[Problem to work on]:
Find the word "linecap" in the listing; pull out each line holding it.

[Dataset]:

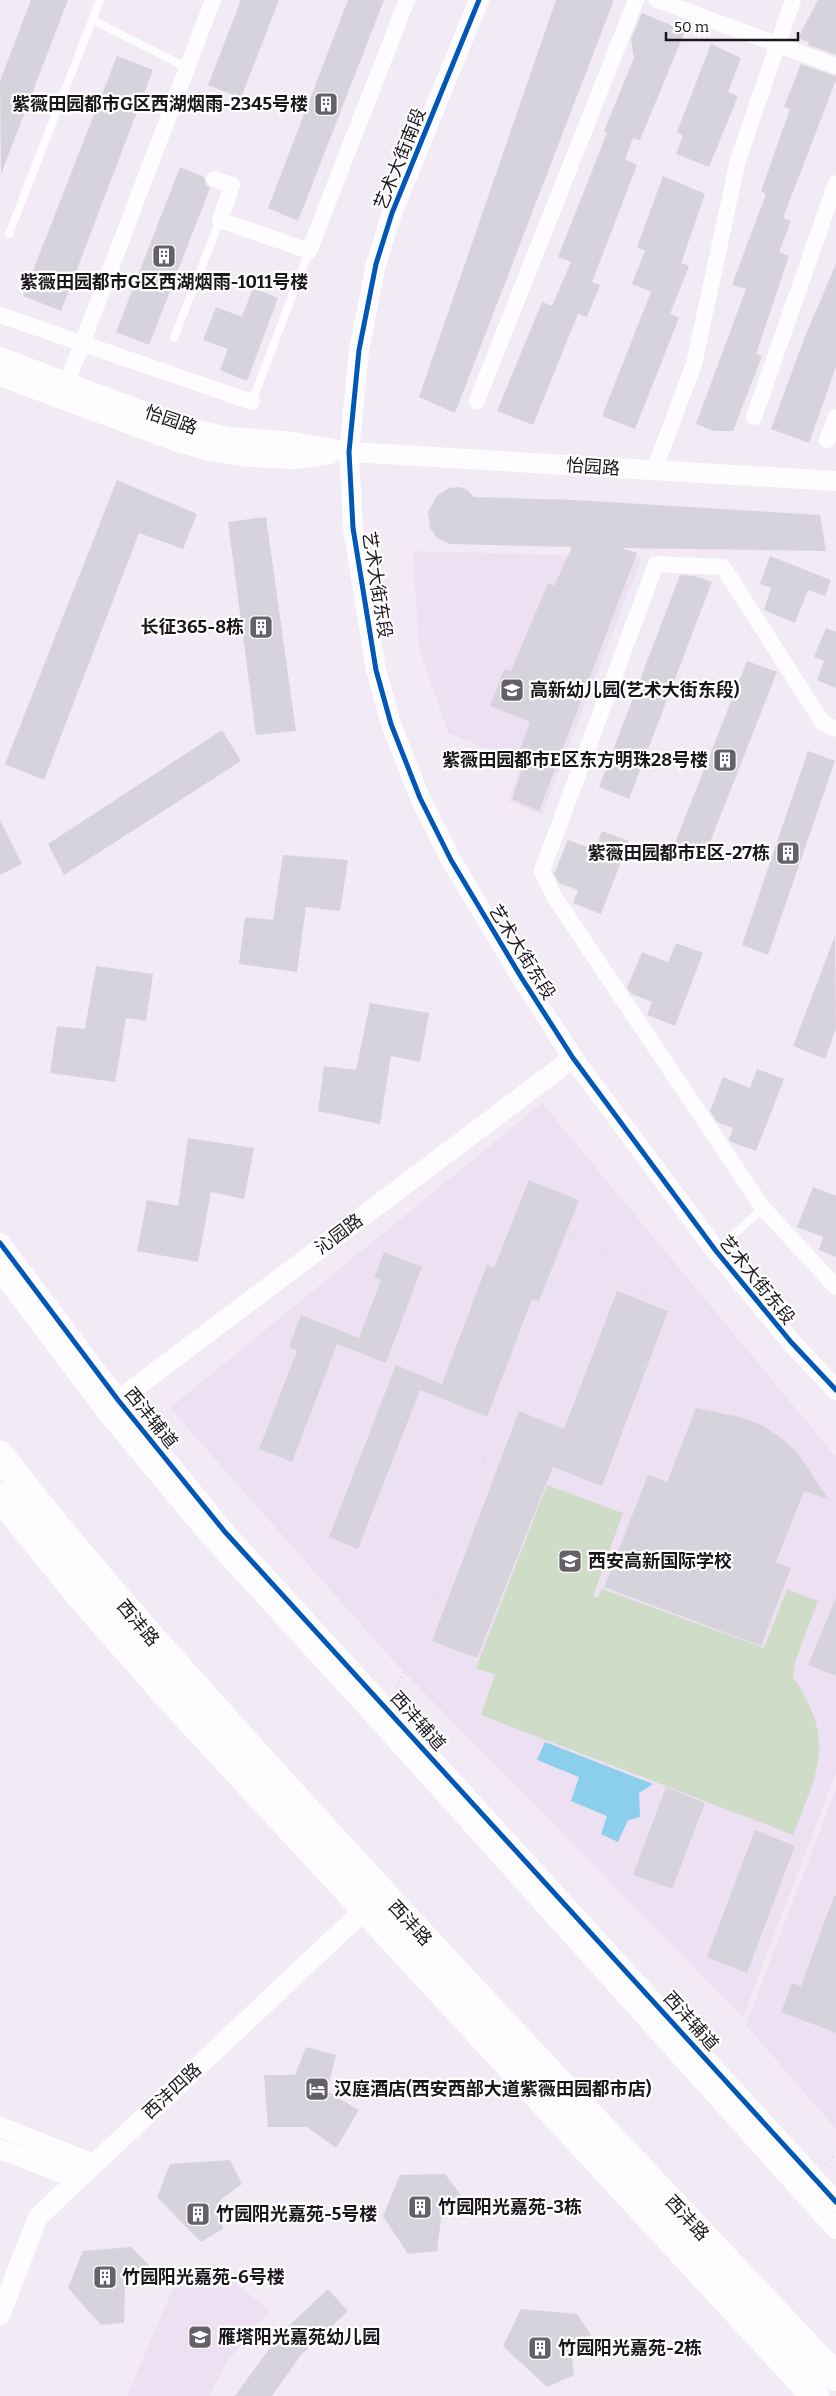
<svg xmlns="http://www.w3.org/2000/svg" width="836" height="2396" font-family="Bitter,'Noto Sans SC',serif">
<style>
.built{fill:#eee0f3}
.green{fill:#cfdcc7}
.water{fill:#8bcfec}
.building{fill:#d7d3dc}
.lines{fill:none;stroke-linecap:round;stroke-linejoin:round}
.path{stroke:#dddbde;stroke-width:3;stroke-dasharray:1 4;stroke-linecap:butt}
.service{stroke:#fdfcfe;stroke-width:8}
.minor{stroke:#fdfcfe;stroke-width:16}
.tertiary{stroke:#fdfcfe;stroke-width:20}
.trunk{stroke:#fdfcfe;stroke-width:28}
.cycleway-casing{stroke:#fff;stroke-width:8}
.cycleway{stroke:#0057b8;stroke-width:5}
.labels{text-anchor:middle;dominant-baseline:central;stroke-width:4.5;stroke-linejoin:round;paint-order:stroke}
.poi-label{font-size:18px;font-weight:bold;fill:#1b161c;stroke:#fff;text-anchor:start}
.street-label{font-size:18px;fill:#1b161c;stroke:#fff}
</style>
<rect width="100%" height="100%" fill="#f2eaf5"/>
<g class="built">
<path d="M413,551l229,6 -100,258 -34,-14 14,-38 -74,-30 -29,-85z"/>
<path d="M542,1103l294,354v315l-93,245 -347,-353 -226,-256z"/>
<path d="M836,1788v341l-90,-104z"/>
<path d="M216,2267l54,44 -44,52 -17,33h-82l46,-108z"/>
</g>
<path class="green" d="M547,1485l76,28 -30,83 5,2 4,-9 162,59 23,-59 31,12 -23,61 -2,15c43,64 26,91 0,158l-312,-120 14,-40 -19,-7z"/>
<path class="water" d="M545,1742l108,42 -14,9 1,24 -12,3 -10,22 -17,-8 6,-18 -36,-15 8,-24 -42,-17z"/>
<g class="building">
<path d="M31,0h37l-67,174 -1,-93z"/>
<path d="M241,0h38l-38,98 -33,-13z"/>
<path d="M348,0h36l-86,221 -30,-13z"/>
<path d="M556,0h58l-159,413 -36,-16z"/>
<path d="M818,0h18v55l-28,-10 1,-3 -11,-4z"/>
<path d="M642,13l43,18 -45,109 -7,-2 -8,21 12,6 -45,117 8,3 -13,32 -9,-3 -45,111 -36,-14 45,-109 10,4 19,-44 -13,-5 49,-124 -3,-2 30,-73 -3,-19z"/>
<path d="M711,44l30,14 -13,34 10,4 -29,71 -33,-13 7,-18 -6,-4z"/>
<path d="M117,56l36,14 -92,241 -38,-15z"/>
<path d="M801,64l35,12v4l-53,138 8,3 -12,31 10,4 -33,98 6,2 -29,75h-19l-18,-7 50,-135 -14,-4 34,-91 -5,-3 29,-82 -6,-2z"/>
<path d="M180,167l24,10 2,8 4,3 -61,157 -33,-13z"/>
<path d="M663,176l42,18 -24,69 8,3 -19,48 9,4 -44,111 -33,-13 49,-124 -19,-8 13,-33 -8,-4z"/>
<path d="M836,264v103l-27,76 -38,-14 33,-90z"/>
<path d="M253,288l25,10 -31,83 -27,-11 8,-21 -25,-9 13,-33 26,10z"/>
<path d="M117,480l80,34 -14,35 -44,-16 -95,247 -39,-16z"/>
<path d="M460,487l7,3 7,7 101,3 245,15 6,36 -205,-3 16,5 -98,258 -27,-12 13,-39 -8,-3 13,-35 -40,-16 14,-37 7,2 37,-88 6,3 18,-39 -122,-3 -13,-6 -7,-10 -2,-16 9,-16 12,-8z"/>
<path d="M266,517l30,214 -40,4 -28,-213z"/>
<path d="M770,556l61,24 -6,16 -17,-6 -13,33 -31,-13 7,-22 -11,-4z"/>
<path d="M680,575l15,1 17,6 -83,217 -30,-12z"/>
<path d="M826,628l10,4v56l-19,-8 7,-19 -10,-4z"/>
<path d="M747,661l30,11 -74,188 -30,-12z"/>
<path d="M222,730l19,31 -177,114 -16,-31z"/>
<path d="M808,751l27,10 -67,194 -26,-10z"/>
<path d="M0,820l22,44 -22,11z"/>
<path d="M602,831l27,10 -28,73 -28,-11 5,-13 -19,-7 -5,-9 14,-34 27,10z"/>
<path d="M283,855l65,5 -8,51 -34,-4 -9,65 -58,-8 6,-47 28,3z"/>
<path d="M835,936l1,93 -11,30 -32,-13z"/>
<path d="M676,943l27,10 -28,73 -28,-11 5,-13 -20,-8 -5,-6 15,-36 26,10z"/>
<path d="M96,966l57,8 -7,47 -20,-3 -11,64 -65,-9 7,-47 28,3z"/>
<path d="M370,1003l59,10 -9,49 -29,-6 -11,68 -62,-13 6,-45 32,4z"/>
<path d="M757,1069l27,10 -28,72 -25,-9 -2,-3 4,-11 -16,-6 -7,-11 13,-34 27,11z"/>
<path d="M188,1138l66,10 -10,51 -33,-7 -13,70 -61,-11 10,-51 31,6z"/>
<path d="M529,1180l50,20 -40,101 -7,-2 -45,118 -67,-27 -62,159 -29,-12 67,-172 46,19 45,-119 7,3z"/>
<path d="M813,1187l23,9v61l-17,-7 4,-13 -26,-10z"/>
<path d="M384,1252l38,15 -36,96 -49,-19 -45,118 -33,-13 38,-98 -8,-4 12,-32 58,23 22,-58 -7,-2z"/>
<path d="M617,1291l51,20 -66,175 -49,-19 -76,191 -45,-17 87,-230 45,18z"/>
<path d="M696,1408l43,9 20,7 18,11 20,17 31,47 -24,-8 -28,71 15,6 -30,78 -157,-59 44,-112 19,7z"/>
<path d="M836,1598v78l-28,-11z"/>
<path d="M666,1787l39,16 -33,86 -39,-14z"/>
<path d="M755,1830l40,16 -48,127 -40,-16z"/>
<path d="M834,1896h2v137l-55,-21 11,-29 9,3z"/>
<path d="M306,2047l30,8 -9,36 32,19 -23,38 -29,-21h-39l-4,-52h31z"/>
<path d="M230,2160l12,24 -22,16 3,29 -22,13 -44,-45 13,-33z"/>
<path d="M445,2174l18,24 -22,21 -4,32 -29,3 -25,-38 17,-41z"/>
<path d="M131,2247l18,18 -24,23 -1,35 -23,2 -33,-37 15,-37z"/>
<path d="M328,2289l20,22 -47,44 -29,41h-37l45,-62z"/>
<path d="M521,2309l56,5 14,21 -20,16 3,24 -27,12 -44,-41z"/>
</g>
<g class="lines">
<g class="path">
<path d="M488,1390l61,-162 59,24 -9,22 69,27 -63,166 40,16"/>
<path d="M356,1467l-64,-25 43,-110 153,58 -6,15 128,48"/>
<path d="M397,1687l24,-54 63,-175 -19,-9 17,-44"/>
<path d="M825,2164l11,-10"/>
</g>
<g class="service">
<path d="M93,20l94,48"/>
<path d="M9,234l91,-234"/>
<path d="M174,338l46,-118"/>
<path d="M252,402l57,-151"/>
<path d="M717,1250l46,-42"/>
</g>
<g class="minor">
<path d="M657,0l179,66"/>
<path d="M214,179l18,6 -12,35 89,31 98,-251"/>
<path d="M0,315l252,87"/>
<path d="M67,383l146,-383"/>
<path d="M477,401l159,-401"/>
<path d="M754,417l82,-234"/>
<path d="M827,440l9,-23"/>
<path d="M654,471l40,-107 44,-204 55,-160"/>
<path d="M836,729l-13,-6 -100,-156 -67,-3 -114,307 13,27 208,310 73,79"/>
</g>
<g class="tertiary">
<path d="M479,0l-87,213 -16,51 -17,86 -10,102 4,76 23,142 15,54 29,74 31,62 70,117 52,81 143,193 75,91 45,48"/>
<path d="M0,357l169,64 33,10 27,6 66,5 54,10 487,29"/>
<path d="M0,376l178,66 32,9 40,6 45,2 35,-5"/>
<path d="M0,1243l118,157 107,132 611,670"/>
<path d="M0,1271l105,139 104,125 164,179 463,515"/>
<path d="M108,1408l465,-350"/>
<path d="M0,2127l94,37"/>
<path d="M0,2149l78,30"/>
<path d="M0,2315l38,-98 337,-317"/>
</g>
<g class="trunk">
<path d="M0,1455c94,122 199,236 302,350 175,193 356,382 534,572"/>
<path d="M0,1497l80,99 86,98 649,702"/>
</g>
<g class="cycleway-casing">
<g id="cycleway">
<path d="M479,0l-87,213 -16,51 -17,86 -10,102 4,76 23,142 15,54 29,74 31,62 70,117 52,81 143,193 75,91 45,48"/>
<path d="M0,1243l118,157 107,132 611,670"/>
</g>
</g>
<use href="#cycleway" class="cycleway"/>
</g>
<defs>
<g id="building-square" transform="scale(1.25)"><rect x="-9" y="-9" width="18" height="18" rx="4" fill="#666068" stroke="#fff"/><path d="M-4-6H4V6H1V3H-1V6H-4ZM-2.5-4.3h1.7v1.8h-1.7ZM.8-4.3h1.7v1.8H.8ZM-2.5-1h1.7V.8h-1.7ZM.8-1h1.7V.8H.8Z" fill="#fff"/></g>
<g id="school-square" transform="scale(1.25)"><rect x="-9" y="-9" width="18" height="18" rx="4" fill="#666068" stroke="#fff"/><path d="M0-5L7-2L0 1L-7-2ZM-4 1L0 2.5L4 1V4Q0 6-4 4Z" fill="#fff"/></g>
<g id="hotel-square" transform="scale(1.25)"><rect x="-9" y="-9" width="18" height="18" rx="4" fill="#666068" stroke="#fff"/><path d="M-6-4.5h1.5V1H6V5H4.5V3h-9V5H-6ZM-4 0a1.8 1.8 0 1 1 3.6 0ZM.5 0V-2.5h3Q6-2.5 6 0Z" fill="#fff"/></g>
</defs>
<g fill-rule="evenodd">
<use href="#building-square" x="326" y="104"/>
<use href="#building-square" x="164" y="256"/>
<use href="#building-square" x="261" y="627"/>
<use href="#school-square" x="512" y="690"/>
<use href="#building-square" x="725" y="760"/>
<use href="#building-square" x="788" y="853"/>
<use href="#school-square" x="570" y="1561"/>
<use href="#hotel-square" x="317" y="2089"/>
<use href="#building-square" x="420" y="2207"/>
<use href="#building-square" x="198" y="2214"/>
<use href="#building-square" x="105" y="2277"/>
<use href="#school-square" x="200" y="2337"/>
<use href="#building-square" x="540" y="2348"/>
</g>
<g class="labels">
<g class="poi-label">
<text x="308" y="104" text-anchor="end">紫薇田园都市G区西湖烟雨-2345号楼</text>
<text x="164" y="282" text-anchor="middle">紫薇田园都市G区西湖烟雨-1011号楼</text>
<text x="244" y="627" text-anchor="end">长征365-8栋</text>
<text x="530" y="690">高新幼儿园(艺术大街东段)</text>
<text x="708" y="760" text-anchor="end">紫薇田园都市E区东方明珠28号楼</text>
<text x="770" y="853" text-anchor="end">紫薇田园都市E区-27栋</text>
<text x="588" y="1561">西安高新国际学校</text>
<text x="334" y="2089">汉庭酒店(西安西部大道紫薇田园都市店)</text>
<text x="438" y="2207">竹园阳光嘉苑-3栋</text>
<text x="216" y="2214">竹园阳光嘉苑-5号楼</text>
<text x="122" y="2277">竹园阳光嘉苑-6号楼</text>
<text x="218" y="2337">雁塔阳光嘉苑幼儿园</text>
<text x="558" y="2348">竹园阳光嘉苑-2栋</text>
</g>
<g class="street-label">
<text transform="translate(400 159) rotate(-68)">艺术大街南段</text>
<text transform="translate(171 420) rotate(19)">怡园路</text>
<text transform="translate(593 467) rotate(4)">怡园路</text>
<text transform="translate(377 585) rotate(81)">艺术大街东段</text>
<text transform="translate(522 952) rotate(58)">艺术大街东段</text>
<text transform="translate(339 1234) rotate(-37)">沁园路</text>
<text transform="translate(757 1280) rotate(51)">艺术大街东段</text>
<text transform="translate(151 1418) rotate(51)">西沣辅道</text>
<text transform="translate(138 1623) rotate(50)">西沣路</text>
<text transform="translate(418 1721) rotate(48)">西沣辅道</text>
<text transform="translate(410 1923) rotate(47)">西沣路</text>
<text transform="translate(691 2021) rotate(48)">西沣辅道</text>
<text transform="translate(172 2091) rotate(-43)">西沣四路</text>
<text transform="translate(687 2218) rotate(47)">西沣路</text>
</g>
</g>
<path d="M666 32v8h132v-8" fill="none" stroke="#1b161c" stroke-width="2.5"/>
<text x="674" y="32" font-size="15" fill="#1b161c" stroke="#ffffff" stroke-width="4" paint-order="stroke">50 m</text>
</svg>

[Reply]:
.lines{fill:none;stroke-linecap:round;stroke-linejoin:round}
.path{stroke:#dddbde;stroke-width:3;stroke-dasharray:1 4;stroke-linecap:butt}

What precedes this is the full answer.